Do we need to employ the untrustworthy and rapacious power of government to effect the redistribution that our political system requires? We’ll never know. We’re too busy running up to our untrustworthy government leaders and thrusting gifts of additional rapacious power upon them so that we don’t have to take care of Grandma. She doesn’t know who we are anymore and she smells. Even if Hobbes and Locke had been talking crap and there never was such a thing as an internal or external threat to society, people would still form governments just to shirk responsibility. It’s “Kill Fuck Marry” again. In our political heart of hearts we’re all twenty-two, rich, and beautiful.
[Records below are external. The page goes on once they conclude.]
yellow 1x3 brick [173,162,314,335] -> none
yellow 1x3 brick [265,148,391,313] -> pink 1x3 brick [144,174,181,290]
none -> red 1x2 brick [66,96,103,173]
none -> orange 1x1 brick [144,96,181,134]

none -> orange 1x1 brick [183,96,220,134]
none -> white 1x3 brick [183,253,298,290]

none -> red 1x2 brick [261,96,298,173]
We fuck all we want, then we get an abortion or ask the National Institutes of Health to kill the HIV virus, and if we do get married it’s just for a couple of months. (Don’t forget the prenup!)
6
The Purgatory of Freedom and the Hell of Politics
The best way to have a good political system is to avoid politics. But political disengagement deprives us of opportunities for bitching at politicians and pushing them around. This is occasionally
useful and always a pleasure. In our democracy we don’t get in trouble by trying to make politicians mad. We get in trouble by trying to make them like us. Our political system goes to hell when we want it to give us things.
There are certain things we may reasonably demand of our political system, of course. But most of these things are negative rights. And often it’s the political system itself that’s violating those rights. The most sensible request we make of government is not “Do something!” but “Quit it!”
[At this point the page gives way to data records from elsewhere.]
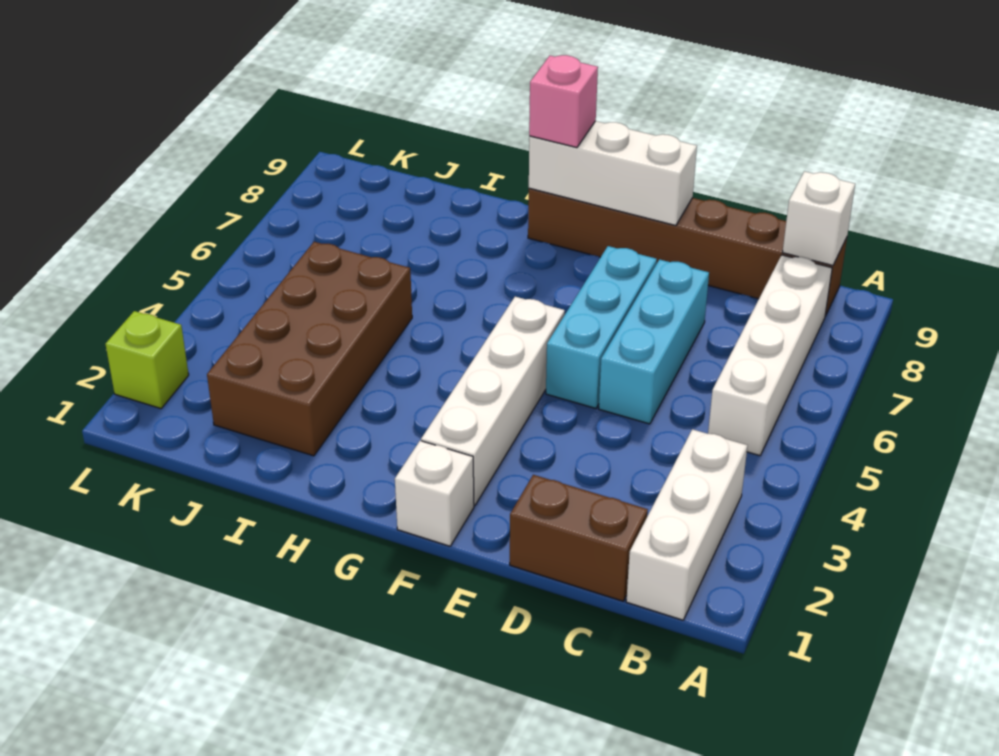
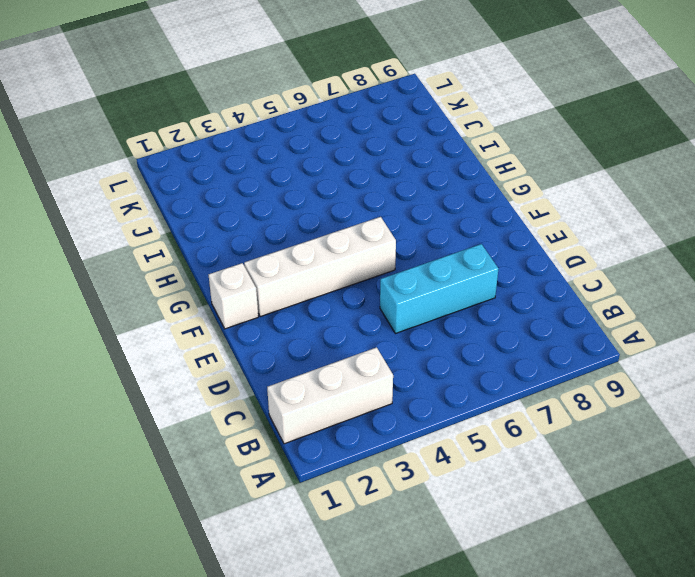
none -> white 1x4 brick [708,255,832,456]
none -> brown 1x6 brick [528,188,847,316]
none -> brown 1x2 brick [510,475,648,601]

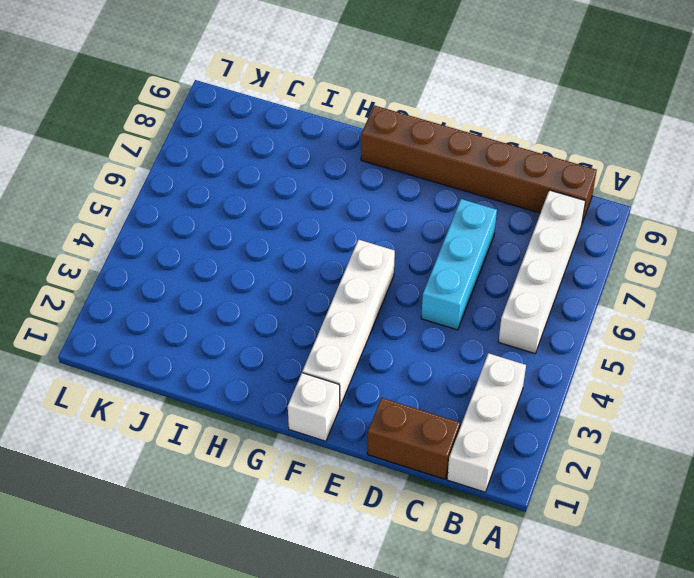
none -> cyan 1x3 brick [546,246,657,408]
none -> brown 2x4 brick [207,242,412,456]
none -> lime 1x1 brick [106,311,189,409]

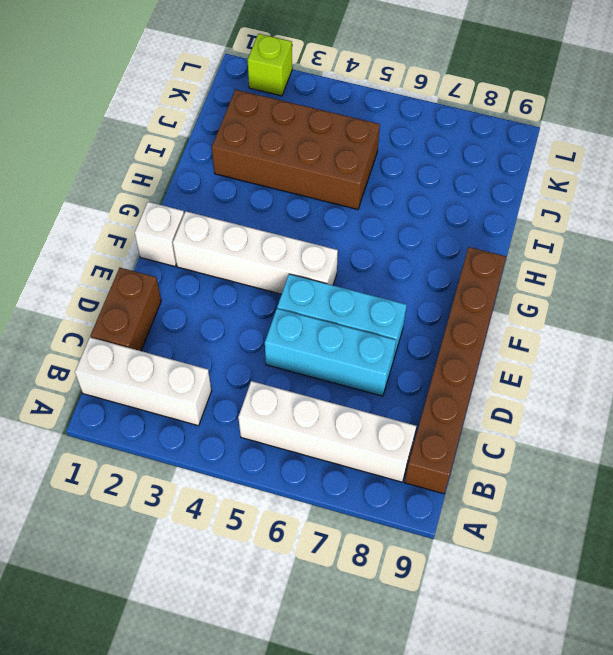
none -> white 1x1 brick [782,171,855,266]
none -> white 1x3 brick [529,121,697,226]
none -> pink 1x1 brick [529,55,598,148]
As for our positive rights and the goodies we expect to gain with them, we’re confusing politics with Halloween. Politicians don’t mind. They love devising programs of incentives and disincentives for the populace. Trick or treat! And a ghouls and goblins political system is fine for those among us who are really scary. But, for the rest of us, don’t be surprised if we go house to house—White House to House of Representatives to Senate—and, ringing doorbells as furiously as we may, get nothing but healthy fruit.
If there’s something we want, politics shouldn’t be our first resort. Politics is all taking, no making. Whatever politics provides for us will be obtained from other people. Those people won’t love us.
And we don’t love them. When we gain our ends through political takings it’s because of a certain bad idea. What we’re thinking leads to death, destruction, and taxes. What we’re thinking is that we live in a zero-sum world: there is a fixed amount of the things I want, and when anybody has anything I want they’ve taken it from me. If you get too many slices of pizza, I have to eat the Domino’s box.